* EXERCISE REQUIREMENTS:
A: According to the EWL Management text, in what month and year did the company dissolve into Ovintiv?
B: Repeat word for word the portion of the EWL Management text that starts at the words "The company was registered" and ends after the words "Ovintiv Canada ULC.".

* SUPPLIED PASSAGE:
The successor of multiple historical Canadian mining and energy companies, EWL Management Limited was an Alberta based corporation that owned five decommissioned mines in Ontario, including three former uranium mines. 

The company was one of seven companies in Canada which managed decommissioned uranium mines and, as of 2016, held 2% of all uranium tailings in Canada.

The company was a subsidiary of Ovintiv, and dissolved into Ovintiv in February 2022.

Corporate history 
In 1996, Conwest Exploration Company Limited was acquired by Alberta Energy Company, which became AEC West. AEC became Encana with legacy mines being moved into the holding of subsidiary EWL Management.  

The company was registered on October 17, 2007 in Alberta, originally as 356823 Alberta Ltd, changing its name to EWL Management Limited in 2009.

Encanada, and EWL, became part of Ovintiv in 2019, and is now known as Ovintiv Canada ULC.

Assets 
EWL Management Limited owned five decommissioned mines in Ontario:

 Madawaska Uranium Mine, Bancroft,
 Dyno Uranium Mine, Bancroft,
 Greyhawk Uranium Mine, Bancroft,
 Coldstream Copper Mine, Burchell Lake Area, Thunder Bay, and
 Gordon Lake Mine, near Werner Lake in the Kenora District.

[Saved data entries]
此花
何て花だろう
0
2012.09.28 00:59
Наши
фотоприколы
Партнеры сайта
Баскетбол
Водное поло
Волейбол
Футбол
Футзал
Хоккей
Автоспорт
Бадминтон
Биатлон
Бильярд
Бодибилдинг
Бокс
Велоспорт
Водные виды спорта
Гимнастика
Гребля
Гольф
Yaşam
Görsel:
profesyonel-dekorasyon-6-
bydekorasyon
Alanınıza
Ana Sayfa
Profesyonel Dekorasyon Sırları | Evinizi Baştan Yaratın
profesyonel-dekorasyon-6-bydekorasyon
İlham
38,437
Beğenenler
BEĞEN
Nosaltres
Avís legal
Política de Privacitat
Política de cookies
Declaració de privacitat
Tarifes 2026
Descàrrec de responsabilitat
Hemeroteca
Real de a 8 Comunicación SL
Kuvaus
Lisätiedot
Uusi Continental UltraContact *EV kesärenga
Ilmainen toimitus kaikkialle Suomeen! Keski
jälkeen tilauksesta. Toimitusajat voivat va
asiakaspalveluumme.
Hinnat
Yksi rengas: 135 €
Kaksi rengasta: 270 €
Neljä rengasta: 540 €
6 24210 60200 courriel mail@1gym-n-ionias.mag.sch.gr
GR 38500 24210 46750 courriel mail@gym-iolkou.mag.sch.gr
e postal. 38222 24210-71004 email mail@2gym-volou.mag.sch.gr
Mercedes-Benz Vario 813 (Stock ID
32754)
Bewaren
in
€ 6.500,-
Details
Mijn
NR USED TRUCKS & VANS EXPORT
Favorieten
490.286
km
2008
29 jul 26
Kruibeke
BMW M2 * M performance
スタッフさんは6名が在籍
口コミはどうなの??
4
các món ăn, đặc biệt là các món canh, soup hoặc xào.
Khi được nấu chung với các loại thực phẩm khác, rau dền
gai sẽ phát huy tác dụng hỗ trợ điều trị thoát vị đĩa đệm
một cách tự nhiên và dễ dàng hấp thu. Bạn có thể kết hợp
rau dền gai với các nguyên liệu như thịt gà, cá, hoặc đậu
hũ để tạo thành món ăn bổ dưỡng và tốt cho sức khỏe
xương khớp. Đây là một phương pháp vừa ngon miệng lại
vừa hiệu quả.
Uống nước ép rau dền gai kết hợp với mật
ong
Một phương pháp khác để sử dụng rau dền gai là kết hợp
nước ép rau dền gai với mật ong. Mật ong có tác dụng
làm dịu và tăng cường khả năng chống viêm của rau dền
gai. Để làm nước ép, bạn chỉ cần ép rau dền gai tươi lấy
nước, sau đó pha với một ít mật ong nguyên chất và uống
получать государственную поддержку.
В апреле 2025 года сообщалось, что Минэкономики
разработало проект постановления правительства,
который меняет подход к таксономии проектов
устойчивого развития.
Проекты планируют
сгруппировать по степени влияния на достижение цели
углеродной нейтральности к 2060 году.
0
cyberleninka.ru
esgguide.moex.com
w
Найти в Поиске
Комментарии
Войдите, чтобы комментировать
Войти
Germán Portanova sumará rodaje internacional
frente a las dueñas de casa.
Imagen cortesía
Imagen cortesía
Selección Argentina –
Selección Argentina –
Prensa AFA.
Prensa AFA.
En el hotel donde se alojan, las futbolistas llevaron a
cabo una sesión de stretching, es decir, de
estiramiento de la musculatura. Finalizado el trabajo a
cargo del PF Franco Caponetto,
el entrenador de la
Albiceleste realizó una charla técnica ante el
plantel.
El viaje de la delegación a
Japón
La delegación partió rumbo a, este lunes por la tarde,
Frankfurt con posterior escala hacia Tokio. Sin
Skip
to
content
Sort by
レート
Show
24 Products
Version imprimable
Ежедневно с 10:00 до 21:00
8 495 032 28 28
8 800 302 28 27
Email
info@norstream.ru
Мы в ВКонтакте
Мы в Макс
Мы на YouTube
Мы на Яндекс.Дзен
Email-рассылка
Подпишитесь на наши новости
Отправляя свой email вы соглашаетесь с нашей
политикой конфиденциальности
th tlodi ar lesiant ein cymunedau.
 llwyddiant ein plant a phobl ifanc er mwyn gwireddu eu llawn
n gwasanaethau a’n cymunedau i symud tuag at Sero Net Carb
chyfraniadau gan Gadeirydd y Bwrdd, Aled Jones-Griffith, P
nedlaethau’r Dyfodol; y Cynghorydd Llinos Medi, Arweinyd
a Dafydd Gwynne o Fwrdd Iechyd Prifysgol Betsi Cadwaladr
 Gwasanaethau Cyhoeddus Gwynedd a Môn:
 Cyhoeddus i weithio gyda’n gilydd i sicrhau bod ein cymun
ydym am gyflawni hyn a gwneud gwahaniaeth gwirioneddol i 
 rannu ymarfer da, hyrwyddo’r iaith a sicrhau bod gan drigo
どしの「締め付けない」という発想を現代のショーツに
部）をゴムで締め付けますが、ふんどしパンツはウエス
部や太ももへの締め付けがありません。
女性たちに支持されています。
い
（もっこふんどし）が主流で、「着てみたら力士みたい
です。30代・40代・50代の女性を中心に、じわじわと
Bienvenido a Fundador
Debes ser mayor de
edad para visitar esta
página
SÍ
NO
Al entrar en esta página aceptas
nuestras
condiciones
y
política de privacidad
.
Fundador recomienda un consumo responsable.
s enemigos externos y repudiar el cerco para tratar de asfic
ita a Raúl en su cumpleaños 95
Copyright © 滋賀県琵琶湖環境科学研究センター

* PER-TASK ANSWERS:
A: February 2022

B:
The company was registered on October 17, 2007 in Alberta, originally as 356823 Alberta Ltd, changing its name to EWL Management Limited in 2009.

Encanada, and EWL, became part of Ovintiv in 2019, and is now known as Ovintiv Canada ULC.